___ Extracted data

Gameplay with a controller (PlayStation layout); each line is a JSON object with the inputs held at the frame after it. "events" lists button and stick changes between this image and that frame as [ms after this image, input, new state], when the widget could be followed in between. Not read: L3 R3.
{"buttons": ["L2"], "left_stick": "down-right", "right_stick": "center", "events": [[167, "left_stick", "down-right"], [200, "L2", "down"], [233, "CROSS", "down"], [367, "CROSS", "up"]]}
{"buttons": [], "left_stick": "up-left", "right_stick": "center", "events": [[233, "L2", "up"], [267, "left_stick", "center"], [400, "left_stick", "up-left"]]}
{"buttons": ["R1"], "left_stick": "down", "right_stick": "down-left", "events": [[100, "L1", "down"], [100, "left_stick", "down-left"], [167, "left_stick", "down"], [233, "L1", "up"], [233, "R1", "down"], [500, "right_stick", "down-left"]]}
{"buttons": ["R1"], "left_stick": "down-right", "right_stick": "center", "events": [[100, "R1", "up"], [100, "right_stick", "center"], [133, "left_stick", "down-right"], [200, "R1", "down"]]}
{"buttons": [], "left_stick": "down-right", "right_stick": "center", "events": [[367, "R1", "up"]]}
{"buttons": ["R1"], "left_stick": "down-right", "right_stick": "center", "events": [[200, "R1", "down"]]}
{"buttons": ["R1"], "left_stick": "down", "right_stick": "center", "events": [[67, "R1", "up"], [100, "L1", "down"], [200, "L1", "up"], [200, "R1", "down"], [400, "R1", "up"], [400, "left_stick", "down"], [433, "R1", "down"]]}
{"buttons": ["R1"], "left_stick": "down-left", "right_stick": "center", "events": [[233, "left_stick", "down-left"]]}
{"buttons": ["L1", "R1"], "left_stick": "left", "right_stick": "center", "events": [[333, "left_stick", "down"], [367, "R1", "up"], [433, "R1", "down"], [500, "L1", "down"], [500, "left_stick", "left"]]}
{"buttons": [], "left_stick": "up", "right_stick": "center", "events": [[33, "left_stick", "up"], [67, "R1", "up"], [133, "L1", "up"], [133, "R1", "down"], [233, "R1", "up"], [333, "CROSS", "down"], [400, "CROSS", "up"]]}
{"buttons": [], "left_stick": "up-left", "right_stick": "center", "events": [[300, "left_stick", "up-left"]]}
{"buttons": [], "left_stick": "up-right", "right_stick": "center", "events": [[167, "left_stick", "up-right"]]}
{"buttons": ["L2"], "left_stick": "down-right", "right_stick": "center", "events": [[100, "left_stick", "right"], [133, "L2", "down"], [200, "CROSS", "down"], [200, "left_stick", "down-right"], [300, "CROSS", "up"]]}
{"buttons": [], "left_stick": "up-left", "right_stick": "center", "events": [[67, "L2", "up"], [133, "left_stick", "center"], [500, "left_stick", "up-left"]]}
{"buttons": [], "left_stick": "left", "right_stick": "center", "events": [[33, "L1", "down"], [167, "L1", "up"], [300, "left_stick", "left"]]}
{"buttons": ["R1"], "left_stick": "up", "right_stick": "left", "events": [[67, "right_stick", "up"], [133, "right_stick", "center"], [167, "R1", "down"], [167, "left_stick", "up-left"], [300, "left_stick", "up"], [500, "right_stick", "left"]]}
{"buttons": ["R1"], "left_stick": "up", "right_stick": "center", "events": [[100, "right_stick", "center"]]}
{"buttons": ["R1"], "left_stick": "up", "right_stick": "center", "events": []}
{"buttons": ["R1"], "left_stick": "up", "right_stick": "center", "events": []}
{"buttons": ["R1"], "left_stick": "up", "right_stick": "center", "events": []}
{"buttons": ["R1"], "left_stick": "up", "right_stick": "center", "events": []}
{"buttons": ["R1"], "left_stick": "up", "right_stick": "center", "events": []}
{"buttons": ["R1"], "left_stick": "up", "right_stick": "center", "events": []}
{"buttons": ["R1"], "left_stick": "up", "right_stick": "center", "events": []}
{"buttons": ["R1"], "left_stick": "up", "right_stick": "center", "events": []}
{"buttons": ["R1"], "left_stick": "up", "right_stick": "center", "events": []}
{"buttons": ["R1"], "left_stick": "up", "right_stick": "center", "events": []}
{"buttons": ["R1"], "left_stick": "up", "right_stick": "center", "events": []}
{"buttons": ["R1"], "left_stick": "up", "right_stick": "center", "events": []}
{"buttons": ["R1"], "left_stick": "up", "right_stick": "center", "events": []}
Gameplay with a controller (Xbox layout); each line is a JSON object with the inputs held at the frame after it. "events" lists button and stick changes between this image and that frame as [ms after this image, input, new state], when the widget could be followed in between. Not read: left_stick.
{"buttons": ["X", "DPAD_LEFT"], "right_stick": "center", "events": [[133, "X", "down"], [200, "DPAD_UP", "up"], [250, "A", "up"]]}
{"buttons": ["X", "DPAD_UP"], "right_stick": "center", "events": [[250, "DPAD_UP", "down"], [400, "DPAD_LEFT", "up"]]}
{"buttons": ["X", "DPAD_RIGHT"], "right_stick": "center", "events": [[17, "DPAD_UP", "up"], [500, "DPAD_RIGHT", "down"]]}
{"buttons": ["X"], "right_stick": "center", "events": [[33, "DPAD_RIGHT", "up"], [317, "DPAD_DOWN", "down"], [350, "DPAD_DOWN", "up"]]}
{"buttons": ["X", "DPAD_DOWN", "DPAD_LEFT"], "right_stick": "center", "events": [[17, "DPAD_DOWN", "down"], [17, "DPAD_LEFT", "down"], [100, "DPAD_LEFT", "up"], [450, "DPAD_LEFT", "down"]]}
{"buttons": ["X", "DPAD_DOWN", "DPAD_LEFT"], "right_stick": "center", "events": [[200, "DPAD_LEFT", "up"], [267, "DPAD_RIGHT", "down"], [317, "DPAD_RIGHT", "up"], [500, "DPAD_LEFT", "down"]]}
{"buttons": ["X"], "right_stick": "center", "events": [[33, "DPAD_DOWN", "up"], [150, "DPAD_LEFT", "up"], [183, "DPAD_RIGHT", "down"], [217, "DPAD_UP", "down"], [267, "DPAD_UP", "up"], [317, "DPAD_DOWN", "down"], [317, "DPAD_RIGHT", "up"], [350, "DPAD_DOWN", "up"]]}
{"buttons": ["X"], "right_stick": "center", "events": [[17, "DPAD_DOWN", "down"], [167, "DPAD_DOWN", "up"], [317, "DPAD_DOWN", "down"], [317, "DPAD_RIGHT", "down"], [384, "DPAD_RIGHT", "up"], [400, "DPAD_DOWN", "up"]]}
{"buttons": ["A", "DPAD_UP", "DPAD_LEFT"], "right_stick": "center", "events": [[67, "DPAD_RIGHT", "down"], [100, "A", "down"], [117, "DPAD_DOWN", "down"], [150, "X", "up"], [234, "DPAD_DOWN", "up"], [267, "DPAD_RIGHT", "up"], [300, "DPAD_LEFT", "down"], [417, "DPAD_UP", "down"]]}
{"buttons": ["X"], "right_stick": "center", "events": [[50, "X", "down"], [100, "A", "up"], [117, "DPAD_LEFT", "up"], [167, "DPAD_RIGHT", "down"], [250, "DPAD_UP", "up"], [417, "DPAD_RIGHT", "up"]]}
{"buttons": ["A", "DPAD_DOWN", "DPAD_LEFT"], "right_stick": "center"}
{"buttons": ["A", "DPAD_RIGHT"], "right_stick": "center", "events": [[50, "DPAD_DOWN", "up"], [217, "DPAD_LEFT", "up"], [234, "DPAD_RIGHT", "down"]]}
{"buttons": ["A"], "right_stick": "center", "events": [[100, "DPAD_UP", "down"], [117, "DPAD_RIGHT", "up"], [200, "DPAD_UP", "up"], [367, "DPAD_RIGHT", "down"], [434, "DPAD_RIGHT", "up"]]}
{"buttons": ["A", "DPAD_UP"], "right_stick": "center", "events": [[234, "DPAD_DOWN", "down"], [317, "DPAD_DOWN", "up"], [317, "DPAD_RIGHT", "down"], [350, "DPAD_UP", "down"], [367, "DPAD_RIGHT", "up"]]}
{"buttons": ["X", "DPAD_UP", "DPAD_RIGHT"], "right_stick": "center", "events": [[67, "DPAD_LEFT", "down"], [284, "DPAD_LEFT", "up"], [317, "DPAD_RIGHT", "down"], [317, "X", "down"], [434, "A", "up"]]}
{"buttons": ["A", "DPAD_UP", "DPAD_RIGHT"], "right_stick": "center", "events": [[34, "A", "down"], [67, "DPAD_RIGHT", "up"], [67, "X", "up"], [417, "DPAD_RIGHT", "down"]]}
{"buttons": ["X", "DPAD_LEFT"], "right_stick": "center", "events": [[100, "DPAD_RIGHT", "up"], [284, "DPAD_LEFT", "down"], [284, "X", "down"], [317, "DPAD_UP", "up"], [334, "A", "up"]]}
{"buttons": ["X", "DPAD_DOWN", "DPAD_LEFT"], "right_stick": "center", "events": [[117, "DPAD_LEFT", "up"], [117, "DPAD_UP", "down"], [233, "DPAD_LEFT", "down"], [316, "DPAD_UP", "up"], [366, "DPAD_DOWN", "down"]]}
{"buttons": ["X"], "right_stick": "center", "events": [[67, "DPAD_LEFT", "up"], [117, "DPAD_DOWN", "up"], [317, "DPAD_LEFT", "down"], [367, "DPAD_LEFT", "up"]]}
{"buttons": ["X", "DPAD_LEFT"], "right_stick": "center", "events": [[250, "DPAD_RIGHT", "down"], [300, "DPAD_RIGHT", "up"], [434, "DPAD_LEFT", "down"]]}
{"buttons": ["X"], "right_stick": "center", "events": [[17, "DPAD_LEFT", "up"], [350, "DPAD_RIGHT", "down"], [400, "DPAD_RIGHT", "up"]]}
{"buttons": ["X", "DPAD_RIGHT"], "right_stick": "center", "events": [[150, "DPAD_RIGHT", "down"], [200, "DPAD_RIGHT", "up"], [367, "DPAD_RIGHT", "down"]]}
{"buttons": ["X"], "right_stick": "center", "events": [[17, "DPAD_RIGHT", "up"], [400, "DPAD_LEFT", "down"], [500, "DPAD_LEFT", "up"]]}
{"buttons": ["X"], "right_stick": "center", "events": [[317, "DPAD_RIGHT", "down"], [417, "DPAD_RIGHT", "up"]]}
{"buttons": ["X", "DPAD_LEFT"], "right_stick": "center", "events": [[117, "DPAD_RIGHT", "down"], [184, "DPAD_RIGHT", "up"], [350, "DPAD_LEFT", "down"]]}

______

▶ _Goal of the exercise_
Copy all lines from the data above that contain the word "held".

▶ _The completed task_
Gameplay with a controller (PlayStation layout); each line is a JSON object with the inputs held at the frame after it. "events" lists button and stick changes between this image and that frame as [ms after this image, input, new state], when the widget could be followed in between. Not read: L3 R3.
Gameplay with a controller (Xbox layout); each line is a JSON object with the inputs held at the frame after it. "events" lists button and stick changes between this image and that frame as [ms after this image, input, new state], when the widget could be followed in between. Not read: left_stick.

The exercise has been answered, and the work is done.